Hello,
I want to create a new dataframe from 2 dataframes (after matching only similar kinds of data).
My dataframe contains query, target, and weight 3 columns. If we have the same name in the query, and target for the same row then I want to copy this row and add it to the new dataframe.
Please, be noted, name order does not matter. Sometimes, the name can be vise versa.

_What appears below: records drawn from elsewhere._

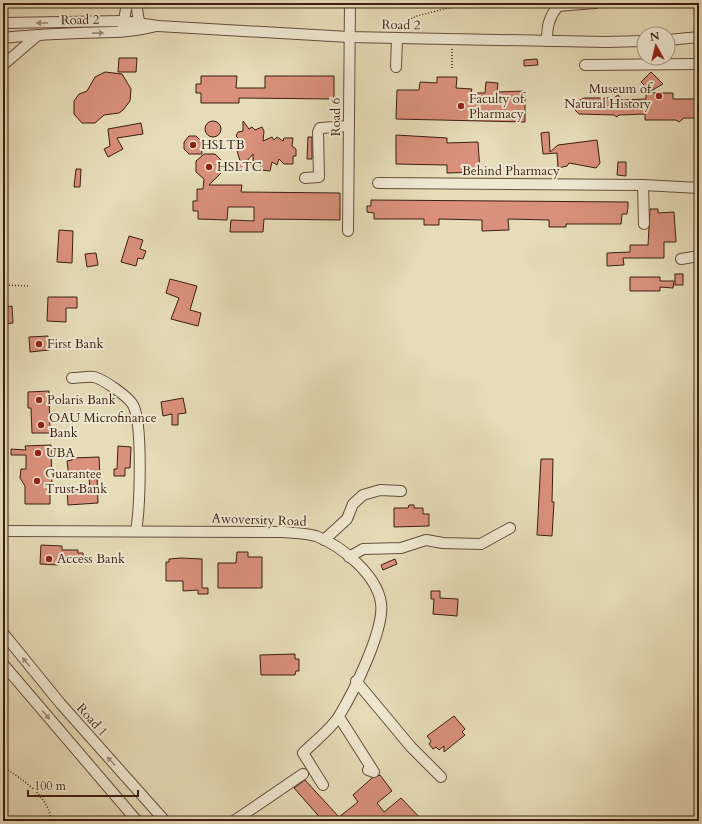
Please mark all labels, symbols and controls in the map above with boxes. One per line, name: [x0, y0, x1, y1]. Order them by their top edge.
street label: Road 2: [60, 11, 100, 29]
street label: Road 2: [381, 16, 421, 34]
one-way arrow: [35, 20, 48, 26]
north arrow: [636, 26, 676, 66]
text: N: [649, 28, 661, 45]
one-way arrow: [92, 30, 105, 36]
place label: Museum of Natural History: [564, 80, 653, 113]
place label: Faculty of Pharmacy: [469, 90, 526, 123]
marker: Museum of Natural History: [654, 91, 664, 101]
street label: Road 6: [327, 97, 345, 136]
marker: Faculty of Pharmacy: [456, 101, 466, 111]
place label: HSLTB: [201, 136, 245, 154]
marker: HSLTB: [188, 140, 198, 150]
place label: HSLTC: [217, 158, 262, 176]
marker: HSLTC: [204, 162, 214, 172]
street label: Behind Pharmacy: [462, 162, 560, 180]
place label: First Bank: [47, 335, 104, 353]
marker: First Bank: [34, 339, 44, 349]
place label: Polaris Bank: [47, 391, 116, 409]
marker: Polaris Bank: [34, 395, 44, 405]
place label: OAU Microfinance Bank: [49, 409, 157, 442]
marker: OAU Microfinance Bank: [36, 420, 46, 430]
place label: UBA: [46, 444, 75, 462]
marker: UBA: [33, 448, 43, 458]
place label: Guarantee Trust Bank: [45, 465, 107, 498]
marker: Guarantee Trust Bank: [32, 476, 42, 486]
street label: Awoversity Road: [211, 509, 307, 531]
place label: Access Bank: [57, 550, 125, 568]
marker: Access Bank: [44, 554, 54, 564]
one-way arrow: [22, 657, 30, 668]
street label: Road 1: [72, 700, 112, 740]
one-way arrow: [42, 709, 51, 720]
one-way arrow: [107, 756, 116, 765]
scale bar: [28, 772, 138, 798]
text: 100 m: [34, 778, 67, 794]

Like the 3rd and 5th rows of dataframe-1 and dataframe-2. Dataframe-1 contains A3 A1 0.75 but Dataframe-2 contains A1 A3 0.75. I would like to take these 2 rows as the same and want to copy in the new dataframe from the Dataframe-1 (not from Dataframe-2).
Dataframe-1 looks like
query target weight
1 A1 A2 0.60
2 A2 A5 0.50
3 A3 A1 0.75
4 A4 A5 0.88
5 A5 A3 0.99
6 A14 A15 0.88
7 A35 A3 0.99
Dataframe-2 looks like
query target weight
1 A1 A2 0.600
2 A2 A5 0.500
3 A1 A3 0.750 // Missing in Output
4 A4 A5 0.880
5 A3 A5 0.990 // Missing in Output
6 (+)-1(10),4-Cadinadiene Falcarinone 0.090
7 Leucodelphinidin (+)-1(10),4-Cadinadiene 0.876
8 Lignin (2E,7R,11R)-2-Phyten-1-ol 0.778
9 A1 (+)-1(10),4-Cadinadiene 1.000
10 A2 Lignin 1.000
11 A3 (2E,7R,11R)-2-Phyten-1-ol 1.000
12 Falcarinone A6 1.000
13 A4 Leucodelphinidin 1.000
I am trying to use the semi_join to perform the task. Code is given below
output <- semi_join(Dataframe-1, Dataframe-2)
query target weight
1 A1 A2 0.60
2 A2 A5 0.50
3 A4 A5 0.88
But, the challenges I am facing is, my code is not working for 3rd and 5th rows of dataframe-1 and dataframe-2 because the order is not matching.
I know semi_join is worked only for matched data. I also tried the in and merge function. But, nothing is working perfectly for my expected output like the given one.
query target weight
1 A1 A2 0.60
2 A2 A5 0.50
3 A3 A1 0.75
4 A4 A5 0.88
5 A5 A3 0.99
Any kind of suggestions is appreciated.